Data excerpts:
════════════════════
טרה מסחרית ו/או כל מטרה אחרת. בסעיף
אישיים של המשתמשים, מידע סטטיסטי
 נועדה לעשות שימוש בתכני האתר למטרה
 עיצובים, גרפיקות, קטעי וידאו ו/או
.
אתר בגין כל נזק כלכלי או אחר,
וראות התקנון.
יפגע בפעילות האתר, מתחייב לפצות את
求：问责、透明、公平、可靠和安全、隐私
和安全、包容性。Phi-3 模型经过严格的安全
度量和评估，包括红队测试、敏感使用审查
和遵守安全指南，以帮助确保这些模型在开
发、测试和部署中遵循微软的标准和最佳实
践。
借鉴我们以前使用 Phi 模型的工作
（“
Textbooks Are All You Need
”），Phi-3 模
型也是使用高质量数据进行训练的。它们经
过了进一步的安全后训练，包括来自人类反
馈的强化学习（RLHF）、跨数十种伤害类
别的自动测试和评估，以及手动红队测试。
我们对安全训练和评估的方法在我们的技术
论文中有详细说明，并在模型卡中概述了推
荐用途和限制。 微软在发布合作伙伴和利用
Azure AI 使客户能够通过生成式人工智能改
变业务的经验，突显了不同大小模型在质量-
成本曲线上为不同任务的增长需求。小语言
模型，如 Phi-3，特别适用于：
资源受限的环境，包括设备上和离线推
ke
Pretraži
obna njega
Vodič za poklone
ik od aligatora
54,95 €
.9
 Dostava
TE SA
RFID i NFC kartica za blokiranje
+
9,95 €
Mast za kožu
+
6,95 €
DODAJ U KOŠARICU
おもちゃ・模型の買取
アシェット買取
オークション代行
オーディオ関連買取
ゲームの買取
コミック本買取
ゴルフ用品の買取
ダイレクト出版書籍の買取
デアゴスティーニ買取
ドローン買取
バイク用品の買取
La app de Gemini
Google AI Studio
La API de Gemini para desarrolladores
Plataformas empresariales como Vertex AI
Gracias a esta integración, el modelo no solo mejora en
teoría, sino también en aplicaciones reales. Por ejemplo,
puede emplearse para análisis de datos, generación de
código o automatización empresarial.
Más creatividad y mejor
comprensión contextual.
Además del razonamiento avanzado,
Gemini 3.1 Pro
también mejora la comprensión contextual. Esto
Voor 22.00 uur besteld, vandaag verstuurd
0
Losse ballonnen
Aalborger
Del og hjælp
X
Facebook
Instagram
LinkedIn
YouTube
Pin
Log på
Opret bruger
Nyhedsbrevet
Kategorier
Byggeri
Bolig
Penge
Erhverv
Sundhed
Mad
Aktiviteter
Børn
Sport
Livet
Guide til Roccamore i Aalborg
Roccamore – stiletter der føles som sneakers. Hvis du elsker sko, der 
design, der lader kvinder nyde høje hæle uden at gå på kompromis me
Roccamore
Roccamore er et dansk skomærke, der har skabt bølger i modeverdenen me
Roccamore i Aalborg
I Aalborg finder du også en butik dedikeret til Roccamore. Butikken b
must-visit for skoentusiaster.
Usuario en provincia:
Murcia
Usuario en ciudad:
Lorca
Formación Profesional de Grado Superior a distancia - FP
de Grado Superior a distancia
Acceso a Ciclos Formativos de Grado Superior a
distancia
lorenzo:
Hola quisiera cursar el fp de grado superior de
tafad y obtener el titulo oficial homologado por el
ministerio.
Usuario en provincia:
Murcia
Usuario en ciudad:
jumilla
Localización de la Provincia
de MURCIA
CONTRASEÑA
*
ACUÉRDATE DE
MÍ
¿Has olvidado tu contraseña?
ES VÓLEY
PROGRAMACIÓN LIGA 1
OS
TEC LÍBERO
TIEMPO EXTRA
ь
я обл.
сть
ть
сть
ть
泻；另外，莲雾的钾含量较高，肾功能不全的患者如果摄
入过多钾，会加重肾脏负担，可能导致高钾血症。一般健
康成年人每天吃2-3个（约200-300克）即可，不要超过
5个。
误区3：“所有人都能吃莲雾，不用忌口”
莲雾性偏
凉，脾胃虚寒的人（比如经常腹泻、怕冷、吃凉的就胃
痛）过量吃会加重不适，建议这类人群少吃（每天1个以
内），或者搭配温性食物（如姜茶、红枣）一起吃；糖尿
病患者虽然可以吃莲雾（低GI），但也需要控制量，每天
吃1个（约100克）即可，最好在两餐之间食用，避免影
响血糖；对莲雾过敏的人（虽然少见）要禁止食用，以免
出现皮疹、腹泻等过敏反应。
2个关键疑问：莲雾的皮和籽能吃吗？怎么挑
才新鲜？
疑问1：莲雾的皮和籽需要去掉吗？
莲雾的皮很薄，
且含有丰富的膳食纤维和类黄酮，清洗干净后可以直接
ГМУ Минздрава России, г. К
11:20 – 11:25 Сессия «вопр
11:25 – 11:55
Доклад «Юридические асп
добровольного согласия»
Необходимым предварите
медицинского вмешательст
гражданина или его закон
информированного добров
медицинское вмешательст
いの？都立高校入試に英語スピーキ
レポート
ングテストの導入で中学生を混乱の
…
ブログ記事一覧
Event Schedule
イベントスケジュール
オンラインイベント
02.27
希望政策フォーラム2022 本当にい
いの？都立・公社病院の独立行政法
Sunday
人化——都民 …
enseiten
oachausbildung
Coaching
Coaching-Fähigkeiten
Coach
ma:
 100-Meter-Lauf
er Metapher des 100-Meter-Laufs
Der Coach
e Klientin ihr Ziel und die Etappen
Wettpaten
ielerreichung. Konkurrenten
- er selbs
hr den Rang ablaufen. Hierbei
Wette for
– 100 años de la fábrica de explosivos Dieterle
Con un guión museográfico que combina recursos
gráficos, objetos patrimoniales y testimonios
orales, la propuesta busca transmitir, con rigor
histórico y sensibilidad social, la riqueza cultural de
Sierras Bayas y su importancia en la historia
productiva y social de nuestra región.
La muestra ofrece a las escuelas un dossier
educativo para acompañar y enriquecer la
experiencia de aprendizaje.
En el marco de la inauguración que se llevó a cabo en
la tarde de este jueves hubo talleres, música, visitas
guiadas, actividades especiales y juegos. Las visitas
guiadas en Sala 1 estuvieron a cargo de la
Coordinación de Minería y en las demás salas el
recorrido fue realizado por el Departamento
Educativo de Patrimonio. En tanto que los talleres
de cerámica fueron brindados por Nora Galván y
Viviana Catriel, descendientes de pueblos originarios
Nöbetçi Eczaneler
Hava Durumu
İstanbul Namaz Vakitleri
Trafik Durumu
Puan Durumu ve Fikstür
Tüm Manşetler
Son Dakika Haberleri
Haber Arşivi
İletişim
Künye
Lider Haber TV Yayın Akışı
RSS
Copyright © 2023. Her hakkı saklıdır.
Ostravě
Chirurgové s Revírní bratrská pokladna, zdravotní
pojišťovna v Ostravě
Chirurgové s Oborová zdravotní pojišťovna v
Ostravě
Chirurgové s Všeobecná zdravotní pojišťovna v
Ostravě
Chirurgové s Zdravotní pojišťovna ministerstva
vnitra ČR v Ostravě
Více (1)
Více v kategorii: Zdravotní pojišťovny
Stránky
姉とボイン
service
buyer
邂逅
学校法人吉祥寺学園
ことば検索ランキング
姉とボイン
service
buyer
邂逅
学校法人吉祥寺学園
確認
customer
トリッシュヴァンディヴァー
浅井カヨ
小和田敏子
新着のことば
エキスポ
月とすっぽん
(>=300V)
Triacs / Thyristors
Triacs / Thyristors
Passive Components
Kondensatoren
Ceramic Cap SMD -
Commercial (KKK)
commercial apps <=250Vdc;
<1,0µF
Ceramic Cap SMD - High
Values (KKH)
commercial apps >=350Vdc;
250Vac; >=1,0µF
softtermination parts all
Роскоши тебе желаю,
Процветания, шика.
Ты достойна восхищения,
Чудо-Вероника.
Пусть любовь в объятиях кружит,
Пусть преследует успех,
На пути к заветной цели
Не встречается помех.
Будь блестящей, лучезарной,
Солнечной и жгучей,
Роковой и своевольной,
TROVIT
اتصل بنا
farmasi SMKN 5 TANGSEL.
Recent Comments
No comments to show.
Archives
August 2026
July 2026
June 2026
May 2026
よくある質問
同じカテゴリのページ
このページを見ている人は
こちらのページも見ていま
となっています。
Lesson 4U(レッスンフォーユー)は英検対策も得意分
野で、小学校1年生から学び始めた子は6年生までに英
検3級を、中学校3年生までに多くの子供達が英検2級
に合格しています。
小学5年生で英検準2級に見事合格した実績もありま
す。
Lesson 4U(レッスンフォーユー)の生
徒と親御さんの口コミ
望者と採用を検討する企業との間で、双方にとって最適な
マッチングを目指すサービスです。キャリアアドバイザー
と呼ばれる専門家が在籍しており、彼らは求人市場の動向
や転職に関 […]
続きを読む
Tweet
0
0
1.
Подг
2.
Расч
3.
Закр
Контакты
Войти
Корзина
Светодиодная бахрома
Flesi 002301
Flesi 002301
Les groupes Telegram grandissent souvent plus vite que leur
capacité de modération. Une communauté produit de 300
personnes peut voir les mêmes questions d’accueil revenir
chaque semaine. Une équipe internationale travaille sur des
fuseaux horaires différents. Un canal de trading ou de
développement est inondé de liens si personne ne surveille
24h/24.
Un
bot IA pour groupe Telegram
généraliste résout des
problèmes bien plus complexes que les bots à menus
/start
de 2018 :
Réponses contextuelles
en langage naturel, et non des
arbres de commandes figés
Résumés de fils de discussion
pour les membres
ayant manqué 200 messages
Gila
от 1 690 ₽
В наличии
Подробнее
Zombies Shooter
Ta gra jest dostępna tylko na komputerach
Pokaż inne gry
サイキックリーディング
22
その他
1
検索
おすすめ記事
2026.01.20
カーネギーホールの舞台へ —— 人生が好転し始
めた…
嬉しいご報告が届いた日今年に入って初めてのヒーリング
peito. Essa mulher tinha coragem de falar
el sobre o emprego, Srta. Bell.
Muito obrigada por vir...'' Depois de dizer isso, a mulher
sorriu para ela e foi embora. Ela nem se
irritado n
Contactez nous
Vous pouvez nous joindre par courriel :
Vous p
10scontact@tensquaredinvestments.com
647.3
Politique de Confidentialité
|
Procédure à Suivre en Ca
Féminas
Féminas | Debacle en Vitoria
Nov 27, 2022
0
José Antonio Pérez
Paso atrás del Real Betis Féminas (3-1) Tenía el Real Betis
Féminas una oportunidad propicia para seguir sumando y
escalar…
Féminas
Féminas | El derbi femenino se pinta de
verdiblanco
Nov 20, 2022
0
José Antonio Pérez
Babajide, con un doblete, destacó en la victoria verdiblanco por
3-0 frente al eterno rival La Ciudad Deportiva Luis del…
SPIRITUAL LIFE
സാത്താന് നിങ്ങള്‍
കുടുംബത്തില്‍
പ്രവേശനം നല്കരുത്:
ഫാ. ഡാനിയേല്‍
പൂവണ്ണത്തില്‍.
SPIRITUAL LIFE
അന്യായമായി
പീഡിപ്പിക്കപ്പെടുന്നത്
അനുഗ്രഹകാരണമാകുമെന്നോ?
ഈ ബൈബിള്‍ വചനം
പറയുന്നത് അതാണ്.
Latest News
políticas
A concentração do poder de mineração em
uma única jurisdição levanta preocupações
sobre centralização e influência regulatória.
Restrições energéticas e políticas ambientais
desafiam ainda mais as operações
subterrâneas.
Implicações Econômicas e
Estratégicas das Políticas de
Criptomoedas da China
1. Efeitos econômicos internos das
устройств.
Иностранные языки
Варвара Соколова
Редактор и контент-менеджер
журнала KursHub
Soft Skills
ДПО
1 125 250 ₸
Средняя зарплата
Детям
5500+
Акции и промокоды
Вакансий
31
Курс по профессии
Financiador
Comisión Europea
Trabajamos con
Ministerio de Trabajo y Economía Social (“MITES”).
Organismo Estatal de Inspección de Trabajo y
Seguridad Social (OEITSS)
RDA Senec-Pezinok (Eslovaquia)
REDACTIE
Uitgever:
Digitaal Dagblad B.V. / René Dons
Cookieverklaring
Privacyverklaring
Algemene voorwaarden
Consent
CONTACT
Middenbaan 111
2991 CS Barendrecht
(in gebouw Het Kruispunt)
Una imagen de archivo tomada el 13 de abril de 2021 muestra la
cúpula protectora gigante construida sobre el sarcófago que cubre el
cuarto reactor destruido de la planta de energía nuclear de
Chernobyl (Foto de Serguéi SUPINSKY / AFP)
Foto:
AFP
════════════════════
Task details: Arrange everything from the start of the entries down through the line containing "código o automatización empresarial." as a JSON list of strings, one string per line, with blank lines left out.

Answer space:
[
  "טרה מסחרית ו/או כל מטרה אחרת. בסעיף",
  "אישיים של המשתמשים, מידע סטטיסטי",
  " נועדה לעשות שימוש בתכני האתר למטרה",
  " עיצובים, גרפיקות, קטעי וידאו ו/או",
  ".",
  "אתר בגין כל נזק כלכלי או אחר,",
  "וראות התקנון.",
  "יפגע בפעילות האתר, מתחייב לפצות את",
  "求：问责、透明、公平、可靠和安全、隐私",
  "和安全、包容性。Phi-3 模型经过严格的安全",
  "度量和评估，包括红队测试、敏感使用审查",
  "和遵守安全指南，以帮助确保这些模型在开",
  "发、测试和部署中遵循微软的标准和最佳实",
  "践。",
  "借鉴我们以前使用 Phi 模型的工作",
  "（“",
  "Textbooks Are All You Need",
  "”），Phi-3 模",
  "型也是使用高质量数据进行训练的。它们经",
  "过了进一步的安全后训练，包括来自人类反",
  "馈的强化学习（RLHF）、跨数十种伤害类",
  "别的自动测试和评估，以及手动红队测试。",
  "我们对安全训练和评估的方法在我们的技术",
  "论文中有详细说明，并在模型卡中概述了推",
  "荐用途和限制。 微软在发布合作伙伴和利用",
  "Azure AI 使客户能够通过生成式人工智能改",
  "变业务的经验，突显了不同大小模型在质量-",
  "成本曲线上为不同任务的增长需求。小语言",
  "模型，如 Phi-3，特别适用于：",
  "资源受限的环境，包括设备上和离线推",
  "ke",
  "Pretraži",
  "obna njega",
  "Vodič za poklone",
  "ik od aligatora",
  "54,95 €",
  ".9",
  " Dostava",
  "TE SA",
  "RFID i NFC kartica za blokiranje",
  "+",
  "9,95 €",
  "Mast za kožu",
  "+",
  "6,95 €",
  "DODAJ U KOŠARICU",
  "おもちゃ・模型の買取",
  "アシェット買取",
  "オークション代行",
  "オーディオ関連買取",
  "ゲームの買取",
  "コミック本買取",
  "ゴルフ用品の買取",
  "ダイレクト出版書籍の買取",
  "デアゴスティーニ買取",
  "ドローン買取",
  "バイク用品の買取",
  "La app de Gemini",
  "Google AI Studio",
  "La API de Gemini para desarrolladores",
  "Plataformas empresariales como Vertex AI",
  "Gracias a esta integración, el modelo no solo mejora en",
  "teoría, sino también en aplicaciones reales. Por ejemplo,",
  "puede emplearse para análisis de datos, generación de",
  "código o automatización empresarial."
]